His touch was a delicate caress along the curve of my jaw, and I lit up like a firecracker, sparking and snapping as water rushed through my body like a tsunami of waves, one on top of the other.
I growled.
“You are bored.”
“Yes, I’m bloody bored!” I snapped, confused by all that I was feeling. Confused as to why, in such a short time, I was finding myself falling under the same damn spell the stupider me had.
Why was this male so bloody irresistible to me? What made him so damned special?
He chuckled darkly, and my skin prickled with goose pimples, raising the fine hairs on the back of my neck.
“As tempestuous as ever,” he murmured tenderly before sighing and dropping his hand. “Perhaps we should stop for a bite?”
Stepping out of the range of his grabby hands, I glowered. “Bite of what? Tree bark? Thanks, but I’ll pass.”
“Gods, female,” he groused, before giving his head a good shake. “Do you honestly think I didn’t come prepared?”
I curled my nose with disdain, but it was a bloody farce, and judging by the way his eyes continued to sparkle, he bloody well knew it. I was all bark and no bite.
Had I lost my edge already? Was this it, then? I met him, and suddenly I was simple and feeble and full of dreaded feelings? Ugh! I wanted to kill myself at the mere thought of it.
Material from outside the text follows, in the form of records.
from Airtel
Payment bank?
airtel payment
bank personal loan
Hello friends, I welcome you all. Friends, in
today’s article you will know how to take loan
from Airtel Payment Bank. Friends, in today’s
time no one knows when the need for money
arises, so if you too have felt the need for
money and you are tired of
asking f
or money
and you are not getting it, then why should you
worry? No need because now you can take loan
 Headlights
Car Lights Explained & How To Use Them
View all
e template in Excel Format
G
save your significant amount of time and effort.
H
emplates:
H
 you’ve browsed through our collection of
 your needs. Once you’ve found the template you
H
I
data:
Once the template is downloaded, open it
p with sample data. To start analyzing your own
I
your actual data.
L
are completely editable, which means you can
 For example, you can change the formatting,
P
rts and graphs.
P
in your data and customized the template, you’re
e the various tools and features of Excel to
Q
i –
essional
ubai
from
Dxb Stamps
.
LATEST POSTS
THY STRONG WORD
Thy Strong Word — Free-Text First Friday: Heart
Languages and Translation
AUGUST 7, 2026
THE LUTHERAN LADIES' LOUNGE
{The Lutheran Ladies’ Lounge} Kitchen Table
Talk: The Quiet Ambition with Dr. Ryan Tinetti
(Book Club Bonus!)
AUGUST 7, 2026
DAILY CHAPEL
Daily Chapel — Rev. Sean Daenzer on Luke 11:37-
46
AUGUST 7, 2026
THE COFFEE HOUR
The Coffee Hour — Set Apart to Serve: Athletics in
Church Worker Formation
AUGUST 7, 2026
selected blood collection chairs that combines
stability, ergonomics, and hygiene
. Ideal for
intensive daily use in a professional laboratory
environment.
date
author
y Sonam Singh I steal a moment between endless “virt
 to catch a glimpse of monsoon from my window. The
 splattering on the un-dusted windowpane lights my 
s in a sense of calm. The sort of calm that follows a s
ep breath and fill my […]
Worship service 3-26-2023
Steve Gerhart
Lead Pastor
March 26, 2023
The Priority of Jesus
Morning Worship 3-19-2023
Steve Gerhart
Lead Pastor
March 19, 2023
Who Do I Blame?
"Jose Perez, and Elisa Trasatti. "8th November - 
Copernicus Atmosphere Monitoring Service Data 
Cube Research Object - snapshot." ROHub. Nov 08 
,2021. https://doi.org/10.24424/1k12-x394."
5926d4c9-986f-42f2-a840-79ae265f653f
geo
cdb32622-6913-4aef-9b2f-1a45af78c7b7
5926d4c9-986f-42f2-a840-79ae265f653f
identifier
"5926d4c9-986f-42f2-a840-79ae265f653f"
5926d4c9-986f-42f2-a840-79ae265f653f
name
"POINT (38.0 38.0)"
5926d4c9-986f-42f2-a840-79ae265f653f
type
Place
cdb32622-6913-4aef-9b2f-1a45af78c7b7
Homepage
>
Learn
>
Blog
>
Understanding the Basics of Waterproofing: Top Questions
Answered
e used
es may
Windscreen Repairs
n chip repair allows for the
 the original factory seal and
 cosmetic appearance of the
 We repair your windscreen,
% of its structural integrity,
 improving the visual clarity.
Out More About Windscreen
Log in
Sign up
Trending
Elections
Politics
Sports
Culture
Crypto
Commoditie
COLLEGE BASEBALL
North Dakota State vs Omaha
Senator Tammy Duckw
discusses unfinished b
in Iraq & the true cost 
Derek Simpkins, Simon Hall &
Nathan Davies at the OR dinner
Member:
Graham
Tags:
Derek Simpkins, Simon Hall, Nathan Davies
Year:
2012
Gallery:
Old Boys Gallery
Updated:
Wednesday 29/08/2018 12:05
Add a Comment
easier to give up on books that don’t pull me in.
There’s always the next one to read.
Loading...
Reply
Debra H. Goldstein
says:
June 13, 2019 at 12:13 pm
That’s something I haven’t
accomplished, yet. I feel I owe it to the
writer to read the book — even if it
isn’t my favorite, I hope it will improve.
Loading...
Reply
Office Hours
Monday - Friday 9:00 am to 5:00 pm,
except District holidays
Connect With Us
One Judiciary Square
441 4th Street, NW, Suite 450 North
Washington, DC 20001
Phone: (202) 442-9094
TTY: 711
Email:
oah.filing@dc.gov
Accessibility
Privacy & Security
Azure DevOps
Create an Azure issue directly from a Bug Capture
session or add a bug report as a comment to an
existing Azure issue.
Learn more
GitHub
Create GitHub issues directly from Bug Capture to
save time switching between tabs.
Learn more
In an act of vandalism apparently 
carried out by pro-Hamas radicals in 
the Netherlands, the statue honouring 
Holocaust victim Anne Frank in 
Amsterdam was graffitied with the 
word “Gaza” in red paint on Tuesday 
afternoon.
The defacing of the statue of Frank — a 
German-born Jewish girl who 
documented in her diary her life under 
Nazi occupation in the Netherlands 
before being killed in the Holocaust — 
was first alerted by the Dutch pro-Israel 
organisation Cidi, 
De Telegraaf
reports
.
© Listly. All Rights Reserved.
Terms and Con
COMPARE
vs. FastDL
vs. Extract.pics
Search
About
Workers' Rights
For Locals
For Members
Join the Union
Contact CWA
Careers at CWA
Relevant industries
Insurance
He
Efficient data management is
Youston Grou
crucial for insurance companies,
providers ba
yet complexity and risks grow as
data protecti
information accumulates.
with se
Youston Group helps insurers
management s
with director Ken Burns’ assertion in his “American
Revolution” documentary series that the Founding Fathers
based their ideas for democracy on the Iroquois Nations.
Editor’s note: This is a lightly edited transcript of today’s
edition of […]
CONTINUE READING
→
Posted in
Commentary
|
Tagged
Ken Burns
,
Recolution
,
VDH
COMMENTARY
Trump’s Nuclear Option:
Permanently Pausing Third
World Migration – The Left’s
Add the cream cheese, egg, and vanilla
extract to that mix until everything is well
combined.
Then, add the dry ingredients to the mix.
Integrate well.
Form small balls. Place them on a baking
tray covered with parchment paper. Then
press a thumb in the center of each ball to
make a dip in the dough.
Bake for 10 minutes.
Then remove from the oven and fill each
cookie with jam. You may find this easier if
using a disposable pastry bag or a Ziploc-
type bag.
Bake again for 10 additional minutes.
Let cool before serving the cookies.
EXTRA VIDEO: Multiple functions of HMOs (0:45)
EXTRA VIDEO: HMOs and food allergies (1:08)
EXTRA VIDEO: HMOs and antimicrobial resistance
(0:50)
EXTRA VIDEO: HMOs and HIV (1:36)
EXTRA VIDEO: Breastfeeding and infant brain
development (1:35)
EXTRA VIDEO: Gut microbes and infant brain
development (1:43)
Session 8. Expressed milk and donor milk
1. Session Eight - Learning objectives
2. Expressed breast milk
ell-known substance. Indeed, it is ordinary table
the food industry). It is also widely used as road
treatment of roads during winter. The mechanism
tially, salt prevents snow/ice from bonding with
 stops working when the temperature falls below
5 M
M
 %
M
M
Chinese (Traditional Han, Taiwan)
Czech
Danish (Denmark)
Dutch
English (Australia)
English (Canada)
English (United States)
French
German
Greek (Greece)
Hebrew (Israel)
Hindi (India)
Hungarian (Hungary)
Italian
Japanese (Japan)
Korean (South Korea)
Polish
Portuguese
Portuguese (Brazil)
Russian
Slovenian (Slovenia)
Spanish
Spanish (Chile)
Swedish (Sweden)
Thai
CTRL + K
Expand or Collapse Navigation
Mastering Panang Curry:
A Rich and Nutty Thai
Plopping down right where we stood, I waited. But after a minute of him doing nothing, I looked up at him and snapped, "Well?”
He shrugged. “You tell me, goddess. This is your journey. I thought maybe you’d fallen or were throwing another one of your legendary temper tantrums. I was planning to wait you out.”
“I. Do not. Throw. Tantrums,” I insisted, and the ground began to burble and hiss from jet steams deep below its crust.